[Stored entries]
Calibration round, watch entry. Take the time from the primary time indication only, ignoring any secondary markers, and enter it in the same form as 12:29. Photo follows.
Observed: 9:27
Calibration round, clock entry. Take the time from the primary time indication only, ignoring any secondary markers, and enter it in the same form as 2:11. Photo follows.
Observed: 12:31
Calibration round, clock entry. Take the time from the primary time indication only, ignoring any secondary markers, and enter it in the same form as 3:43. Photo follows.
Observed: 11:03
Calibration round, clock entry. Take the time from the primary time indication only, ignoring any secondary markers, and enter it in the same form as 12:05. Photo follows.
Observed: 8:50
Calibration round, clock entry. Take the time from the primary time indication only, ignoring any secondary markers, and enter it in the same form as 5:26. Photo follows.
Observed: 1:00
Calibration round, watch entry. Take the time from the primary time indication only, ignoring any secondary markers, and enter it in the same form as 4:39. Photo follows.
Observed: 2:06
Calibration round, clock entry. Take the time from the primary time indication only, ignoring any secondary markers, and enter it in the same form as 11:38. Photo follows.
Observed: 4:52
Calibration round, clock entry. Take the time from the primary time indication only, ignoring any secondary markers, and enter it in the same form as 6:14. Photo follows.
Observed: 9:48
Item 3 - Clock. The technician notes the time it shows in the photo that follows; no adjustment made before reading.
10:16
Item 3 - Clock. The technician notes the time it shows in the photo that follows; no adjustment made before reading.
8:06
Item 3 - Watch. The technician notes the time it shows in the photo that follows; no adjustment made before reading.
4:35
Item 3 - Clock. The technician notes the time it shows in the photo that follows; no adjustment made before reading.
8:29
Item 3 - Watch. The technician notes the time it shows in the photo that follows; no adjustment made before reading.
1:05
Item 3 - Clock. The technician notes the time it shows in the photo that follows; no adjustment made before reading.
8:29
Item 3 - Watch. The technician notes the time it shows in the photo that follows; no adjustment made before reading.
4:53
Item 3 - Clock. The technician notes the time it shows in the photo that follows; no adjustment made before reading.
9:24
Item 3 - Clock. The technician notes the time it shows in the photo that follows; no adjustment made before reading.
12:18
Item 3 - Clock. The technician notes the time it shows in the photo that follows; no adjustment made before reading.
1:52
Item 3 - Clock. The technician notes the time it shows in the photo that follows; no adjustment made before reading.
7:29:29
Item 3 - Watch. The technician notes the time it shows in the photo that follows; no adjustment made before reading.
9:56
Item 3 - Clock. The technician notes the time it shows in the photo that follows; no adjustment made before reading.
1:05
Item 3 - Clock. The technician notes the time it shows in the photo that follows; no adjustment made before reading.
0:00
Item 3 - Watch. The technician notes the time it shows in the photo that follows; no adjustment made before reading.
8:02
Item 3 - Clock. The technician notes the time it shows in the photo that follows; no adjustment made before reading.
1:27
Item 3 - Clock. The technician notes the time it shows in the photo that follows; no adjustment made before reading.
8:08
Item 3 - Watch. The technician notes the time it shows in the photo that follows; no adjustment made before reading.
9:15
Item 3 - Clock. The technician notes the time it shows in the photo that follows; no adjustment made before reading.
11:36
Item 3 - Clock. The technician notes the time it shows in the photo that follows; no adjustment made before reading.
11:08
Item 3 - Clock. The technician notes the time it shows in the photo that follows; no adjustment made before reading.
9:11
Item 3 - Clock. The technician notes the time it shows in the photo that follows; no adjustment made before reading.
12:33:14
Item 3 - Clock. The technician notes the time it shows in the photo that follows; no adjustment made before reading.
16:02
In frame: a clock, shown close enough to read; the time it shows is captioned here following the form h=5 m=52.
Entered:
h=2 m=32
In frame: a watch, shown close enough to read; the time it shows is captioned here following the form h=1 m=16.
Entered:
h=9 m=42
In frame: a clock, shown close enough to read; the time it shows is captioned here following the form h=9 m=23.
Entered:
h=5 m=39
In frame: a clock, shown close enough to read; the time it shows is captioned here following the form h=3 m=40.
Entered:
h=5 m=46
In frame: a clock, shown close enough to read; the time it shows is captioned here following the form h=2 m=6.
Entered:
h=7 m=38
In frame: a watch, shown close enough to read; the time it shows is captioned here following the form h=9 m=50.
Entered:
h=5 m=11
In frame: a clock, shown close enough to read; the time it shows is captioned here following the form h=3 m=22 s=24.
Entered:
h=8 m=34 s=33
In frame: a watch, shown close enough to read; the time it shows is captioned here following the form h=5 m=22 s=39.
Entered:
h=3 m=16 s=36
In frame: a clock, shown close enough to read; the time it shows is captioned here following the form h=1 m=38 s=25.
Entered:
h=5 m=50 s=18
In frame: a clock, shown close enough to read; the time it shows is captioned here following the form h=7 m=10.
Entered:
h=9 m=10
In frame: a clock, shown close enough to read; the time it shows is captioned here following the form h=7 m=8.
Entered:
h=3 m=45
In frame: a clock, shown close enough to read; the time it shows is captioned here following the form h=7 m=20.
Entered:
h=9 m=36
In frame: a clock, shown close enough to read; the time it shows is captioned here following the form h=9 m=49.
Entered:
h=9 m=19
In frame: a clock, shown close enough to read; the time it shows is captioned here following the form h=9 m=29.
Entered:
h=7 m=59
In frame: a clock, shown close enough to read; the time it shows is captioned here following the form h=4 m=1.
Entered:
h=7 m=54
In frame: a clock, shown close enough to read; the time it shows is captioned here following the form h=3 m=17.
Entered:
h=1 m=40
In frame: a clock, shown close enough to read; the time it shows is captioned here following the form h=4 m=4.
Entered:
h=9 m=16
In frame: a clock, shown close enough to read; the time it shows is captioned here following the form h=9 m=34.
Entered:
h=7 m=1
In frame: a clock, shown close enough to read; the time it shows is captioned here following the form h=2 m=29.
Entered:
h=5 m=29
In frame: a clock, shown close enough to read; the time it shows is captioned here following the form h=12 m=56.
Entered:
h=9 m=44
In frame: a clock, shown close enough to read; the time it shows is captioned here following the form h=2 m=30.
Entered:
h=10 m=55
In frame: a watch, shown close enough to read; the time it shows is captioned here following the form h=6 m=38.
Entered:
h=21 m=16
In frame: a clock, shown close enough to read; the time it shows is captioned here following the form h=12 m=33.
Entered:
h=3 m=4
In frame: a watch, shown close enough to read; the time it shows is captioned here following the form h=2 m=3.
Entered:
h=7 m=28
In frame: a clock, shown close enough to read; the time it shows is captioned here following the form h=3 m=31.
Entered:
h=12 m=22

* EXERCISE AIM: Retype every entry above, keeping each line identical to the original.

* FINAL RESULT:
Calibration round, watch entry. Take the time from the primary time indication only, ignoring any secondary markers, and enter it in the same form as 12:29. Photo follows.
Observed: 9:27
Calibration round, clock entry. Take the time from the primary time indication only, ignoring any secondary markers, and enter it in the same form as 2:11. Photo follows.
Observed: 12:31
Calibration round, clock entry. Take the time from the primary time indication only, ignoring any secondary markers, and enter it in the same form as 3:43. Photo follows.
Observed: 11:03
Calibration round, clock entry. Take the time from the primary time indication only, ignoring any secondary markers, and enter it in the same form as 12:05. Photo follows.
Observed: 8:50
Calibration round, clock entry. Take the time from the primary time indication only, ignoring any secondary markers, and enter it in the same form as 5:26. Photo follows.
Observed: 1:00
Calibration round, watch entry. Take the time from the primary time indication only, ignoring any secondary markers, and enter it in the same form as 4:39. Photo follows.
Observed: 2:06
Calibration round, clock entry. Take the time from the primary time indication only, ignoring any secondary markers, and enter it in the same form as 11:38. Photo follows.
Observed: 4:52
Calibration round, clock entry. Take the time from the primary time indication only, ignoring any secondary markers, and enter it in the same form as 6:14. Photo follows.
Observed: 9:48
Item 3 - Clock. The technician notes the time it shows in the photo that follows; no adjustment made before reading.
10:16
Item 3 - Clock. The technician notes the time it shows in the photo that follows; no adjustment made before reading.
8:06
Item 3 - Watch. The technician notes the time it shows in the photo that follows; no adjustment made before reading.
4:35
Item 3 - Clock. The technician notes the time it shows in the photo that follows; no adjustment made before reading.
8:29
Item 3 - Watch. The technician notes the time it shows in the photo that follows; no adjustment made before reading.
1:05
Item 3 - Clock. The technician notes the time it shows in the photo that follows; no adjustment made before reading.
8:29
Item 3 - Watch. The technician notes the time it shows in the photo that follows; no adjustment made before reading.
4:53
Item 3 - Clock. The technician notes the time it shows in the photo that follows; no adjustment made before reading.
9:24
Item 3 - Clock. The technician notes the time it shows in the photo that follows; no adjustment made before reading.
12:18
Item 3 - Clock. The technician notes the time it shows in the photo that follows; no adjustment made before reading.
1:52
Item 3 - Clock. The technician notes the time it shows in the photo that follows; no adjustment made before reading.
7:29:29
Item 3 - Watch. The technician notes the time it shows in the photo that follows; no adjustment made before reading.
9:56
Item 3 - Clock. The technician notes the time it shows in the photo that follows; no adjustment made before reading.
1:05
Item 3 - Clock. The technician notes the time it shows in the photo that follows; no adjustment made before reading.
0:00
Item 3 - Watch. The technician notes the time it shows in the photo that follows; no adjustment made before reading.
8:02
Item 3 - Clock. The technician notes the time it shows in the photo that follows; no adjustment made before reading.
1:27
Item 3 - Clock. The technician notes the time it shows in the photo that follows; no adjustment made before reading.
8:08
Item 3 - Watch. The technician notes the time it shows in the photo that follows; no adjustment made before reading.
9:15
Item 3 - Clock. The technician notes the time it shows in the photo that follows; no adjustment made before reading.
11:36
Item 3 - Clock. The technician notes the time it shows in the photo that follows; no adjustment made before reading.
11:08
Item 3 - Clock. The technician notes the time it shows in the photo that follows; no adjustment made before reading.
9:11
Item 3 - Clock. The technician notes the time it shows in the photo that follows; no adjustment made before reading.
12:33:14
Item 3 - Clock. The technician notes the time it shows in the photo that follows; no adjustment made before reading.
16:02
In frame: a clock, shown close enough to read; the time it shows is captioned here following the form h=5 m=52.
Entered:
h=2 m=32
In frame: a watch, shown close enough to read; the time it shows is captioned here following the form h=1 m=16.
Entered:
h=9 m=42
In frame: a clock, shown close enough to read; the time it shows is captioned here following the form h=9 m=23.
Entered:
h=5 m=39
In frame: a clock, shown close enough to read; the time it shows is captioned here following the form h=3 m=40.
Entered:
h=5 m=46
In frame: a clock, shown close enough to read; the time it shows is captioned here following the form h=2 m=6.
Entered:
h=7 m=38
In frame: a watch, shown close enough to read; the time it shows is captioned here following the form h=9 m=50.
Entered:
h=5 m=11
In frame: a clock, shown close enough to read; the time it shows is captioned here following the form h=3 m=22 s=24.
Entered:
h=8 m=34 s=33
In frame: a watch, shown close enough to read; the time it shows is captioned here following the form h=5 m=22 s=39.
Entered:
h=3 m=16 s=36
In frame: a clock, shown close enough to read; the time it shows is captioned here following the form h=1 m=38 s=25.
Entered:
h=5 m=50 s=18
In frame: a clock, shown close enough to read; the time it shows is captioned here following the form h=7 m=10.
Entered:
h=9 m=10
In frame: a clock, shown close enough to read; the time it shows is captioned here following the form h=7 m=8.
Entered:
h=3 m=45
In frame: a clock, shown close enough to read; the time it shows is captioned here following the form h=7 m=20.
Entered:
h=9 m=36
In frame: a clock, shown close enough to read; the time it shows is captioned here following the form h=9 m=49.
Entered:
h=9 m=19
In frame: a clock, shown close enough to read; the time it shows is captioned here following the form h=9 m=29.
Entered:
h=7 m=59
In frame: a clock, shown close enough to read; the time it shows is captioned here following the form h=4 m=1.
Entered:
h=7 m=54
In frame: a clock, shown close enough to read; the time it shows is captioned here following the form h=3 m=17.
Entered:
h=1 m=40
In frame: a clock, shown close enough to read; the time it shows is captioned here following the form h=4 m=4.
Entered:
h=9 m=16
In frame: a clock, shown close enough to read; the time it shows is captioned here following the form h=9 m=34.
Entered:
h=7 m=1
In frame: a clock, shown close enough to read; the time it shows is captioned here following the form h=2 m=29.
Entered:
h=5 m=29
In frame: a clock, shown close enough to read; the time it shows is captioned here following the form h=12 m=56.
Entered:
h=9 m=44
In frame: a clock, shown close enough to read; the time it shows is captioned here following the form h=2 m=30.
Entered:
h=10 m=55
In frame: a watch, shown close enough to read; the time it shows is captioned here following the form h=6 m=38.
Entered:
h=21 m=16
In frame: a clock, shown close enough to read; the time it shows is captioned here following the form h=12 m=33.
Entered:
h=3 m=4
In frame: a watch, shown close enough to read; the time it shows is captioned here following the form h=2 m=3.
Entered:
h=7 m=28
In frame: a clock, shown close enough to read; the time it shows is captioned here following the form h=3 m=31.
Entered:
h=12 m=22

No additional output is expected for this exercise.